▶ READING TEXT
········
Handling interassay bias

Ideally, assays for measuring plasma drug concentrations should be cross validated, meaning that the measurements obtained from the different assays could be interchanged. Still, in the case of IPDMAs, the interchangeability of results from different laboratories assays should be evaluated. Exploratory analysis should reveal analytical discrepancies, especially graphical concentration over time stratified by dose, or dose‐normalized concentration in case studies do not have overlapping dose levels, as well as numerical metrices about median and variability differences between studies for the same doses. Additionally, assay difference between studies could impact the estimation of some PK parameters, when using a one‐stage analysis (e.g., clearance value in some low doses). Analysis‐wise, the potential impact of the variability between assays can be taken into account in the analysis by including a different residual error models for each assay. ⁴⁴ To perform this type of analysis, a variable in the dataset identifying the assay methodology must be included and used as a flag to specify the residual error model. This approach can help reduce the unexplained residual variability, therefore reducing bias in parameter estimates, and improving model predictions. Alternatively, bias between assays can be characterized by estimating a covariate effect of the assay on the relevant parameters. If bias is evident, then they should be handled appropriately. ⁴⁴

HOW TO DO THE IPDMA PK ANALYSIS

Based on the curated and finalized dataset and informed by the exploratory graphical and numerical analysis, the PK model can be developed. PK model development will follow the standard model development strategy, with the additional elements of accounting for data clustering by the different studies, and accounting for observations below different quantification limits for different assays. Both will be described here in detail.

When integrating all the datasets it is very important to maintain clustering on the data. Individual data allows straightforward clustering of individuals for subgroup analysis defined by single or multiple factors. Keeping the study source of the data, and even the site or sites at which the original study took place, are essential.
········
▶ TASK ITEM A
Answer these questions from the passage on IPDMA PK analysis, one line each:
(i) What variable must the dataset include to apply a different residual error model for each assay?
(ii) Besides data clustering by study, what must PK model development account for?
(iii) Besides the study source, what does the text say is essential to keep?
▶ TASK ITEM B
Write the next part of the passage on IPDMA PK analysis, starting after its last sentence.
The listing that follows comes from a separate source.

▶ DATASET ENTRIES
········
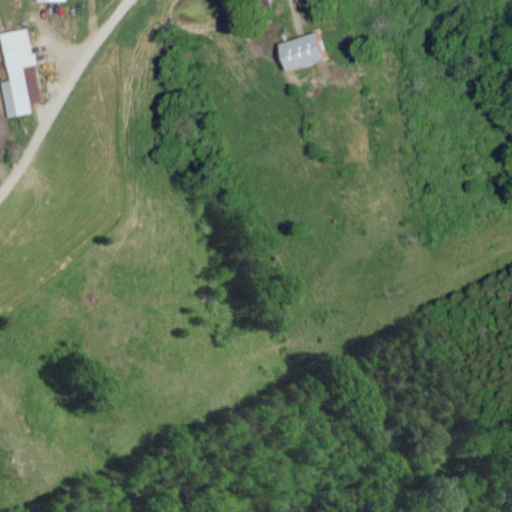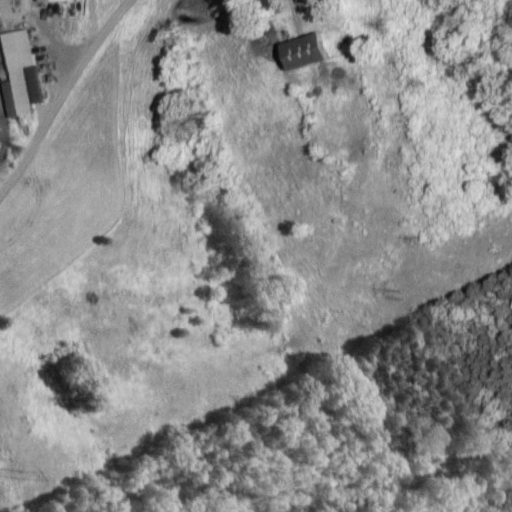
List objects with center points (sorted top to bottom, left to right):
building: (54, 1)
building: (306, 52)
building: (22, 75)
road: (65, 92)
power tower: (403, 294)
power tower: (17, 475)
········
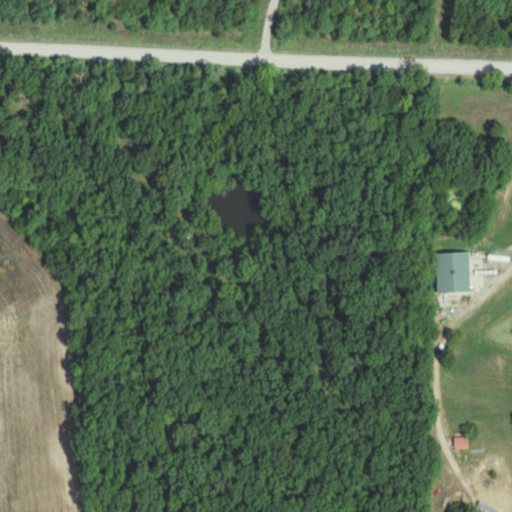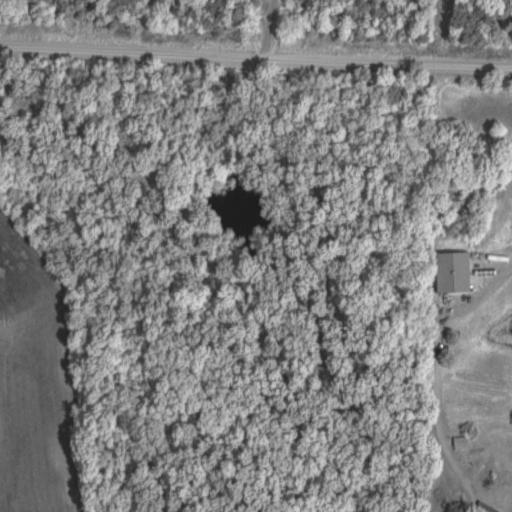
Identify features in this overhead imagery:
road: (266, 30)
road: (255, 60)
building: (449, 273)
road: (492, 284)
········
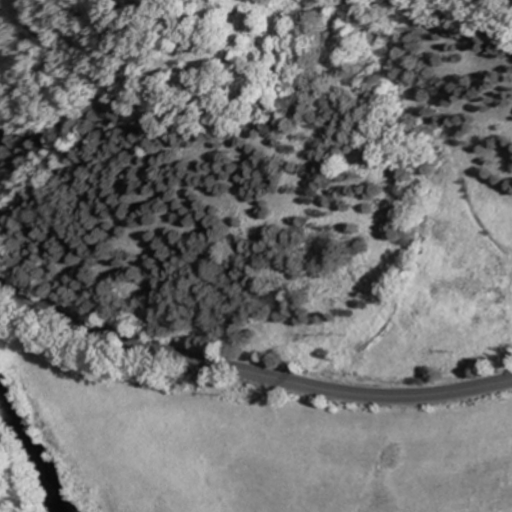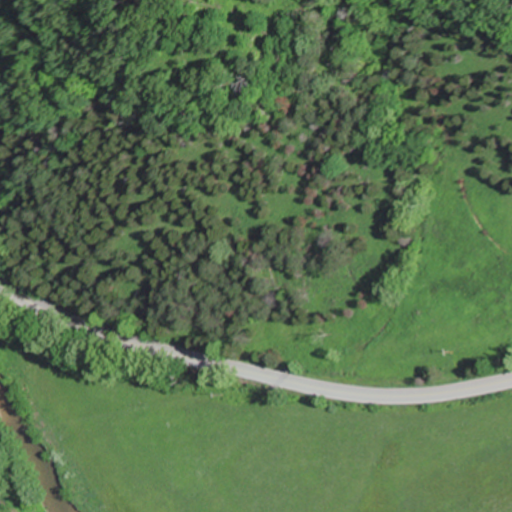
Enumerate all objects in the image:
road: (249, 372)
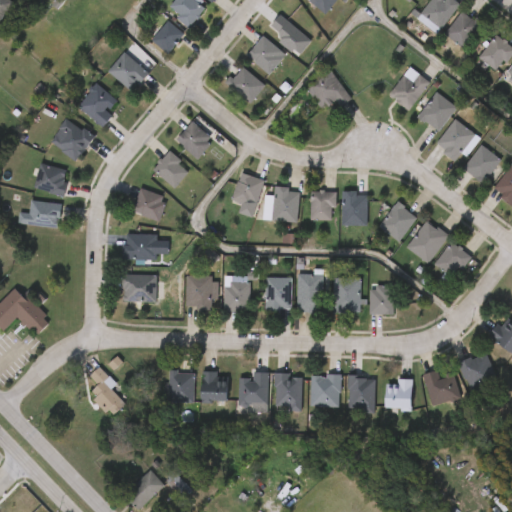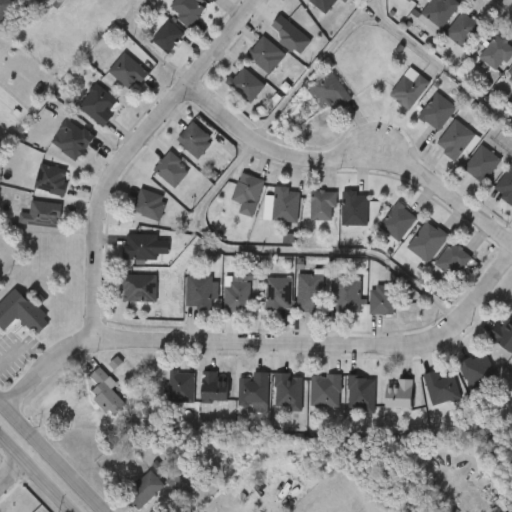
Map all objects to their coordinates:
········
▶ WRITTEN ANSWER A
(i) A variable identifying the assay methodology, used as a flag to specify the residual error model.
(ii) Observations below the different quantification limits of the different assays.
(iii) The site or sites at which the original study took place.

▶ WRITTEN ANSWER B
The population approach utilizes stochastic elements in addition to fixed elements to characterize variability within the population. In addition to interindividual variability (IIV) and interoccasion variability (IOV), pooled analyses and IPDMAs will describe an additional level of variability considering interstudy and/or intersite variability. These random effects should be incorporated hierarchically, reflecting their nature of IIV and IOV nested within the intersite and/or interstudy variability. Through this hierarchical structure, the variance of the IIV and/or IOV is scaled by site or study, based on the assumption interstudy and/or intersite variability would only be observed in parameters that already have IIV and/or IOV.

Modeling hierarchical levels of variability is possible in various nonlinear mixed effects modeling software packages. Here, we exemplify coding using NONMEM, in which the $LEVEL record and functionality should be used. ⁴⁴ , ⁴⁵ The dataset must contain, therefore, a column identifying the study and/or site (SID, after study ID, or add columns as needed based on the information available), and individuals from that study and/or site would therefore share the same variance for the interstudy or intersite variability. An example dataset for four individuals belonging to two sites, and the code can be seen below:

ID TIME DV SID BLOQ LLOQ
1 2 5 1 0 0.1
1 6 15 1 0 0.1
2 2 4 1 0 0.1
2 6 13 1 0 0.1
3 2 6 2 0 0.5
3 6 17 2 0 0.5
4 2 5 2 0 0.5
4 6 16 2 0 0.5
$LEVEL
SID = (3 [1], 4 [2])
(…)
$PK
TVCL = THETA(1)
CL = TVCL * EXP(ETA(1) + ETA(3))
(…)
$OMEGA
0.09 ;IIV CL
0.09 ;IIV V
0.09 ;interstudy variability CL
0.09 ;interstudy variability V

In this case, ETA(1) representing IIV in clearance (CL) is nested within ETA(3) representing study‐level variability associated to a parameter in the model, for example, CL. In a similar way, ETA(2) is nested within ETA(4) but for a different parameter, for example, volume of distribution (V). SID is the name of the outer level variable (e.g., SID = study ID) listed in the $INPUT on the NONMEM control stream (i.e., the name of the column of the dataset).

More than one additional level of clustering can be included, as is described on the NONMEM user manual, when describing the $LEVEL functionality. ⁴⁴

The inclusion of the different levels of variability systematically allows for description of differences in variance between studies and sites, without assuming parameters show equal variability across studies or sites. It can also help reduce the unexplained variability when analyzing data from individuals from different original datasets. Additional nested levels of random effects may be added, following reasonable rationale, and including parsimonious consideration.

Dealing with data below the limit of quantification

Data below the limit of quantification (BLOQ) are often found during population PK analyses. Beal et al. ⁴⁶ described seven methods for handling BLOQ data in 2001, several of which have been adopted as standards in modeling BLOQ data ever since. Several researchers have evaluated these approaches. ³³ , ⁴⁷ , ⁴⁸ , ⁴⁹ , ⁵⁰ , ⁵¹ , ⁵² The selection of the appropriate method to handle BLOQ data is a very important point for consideration during model development.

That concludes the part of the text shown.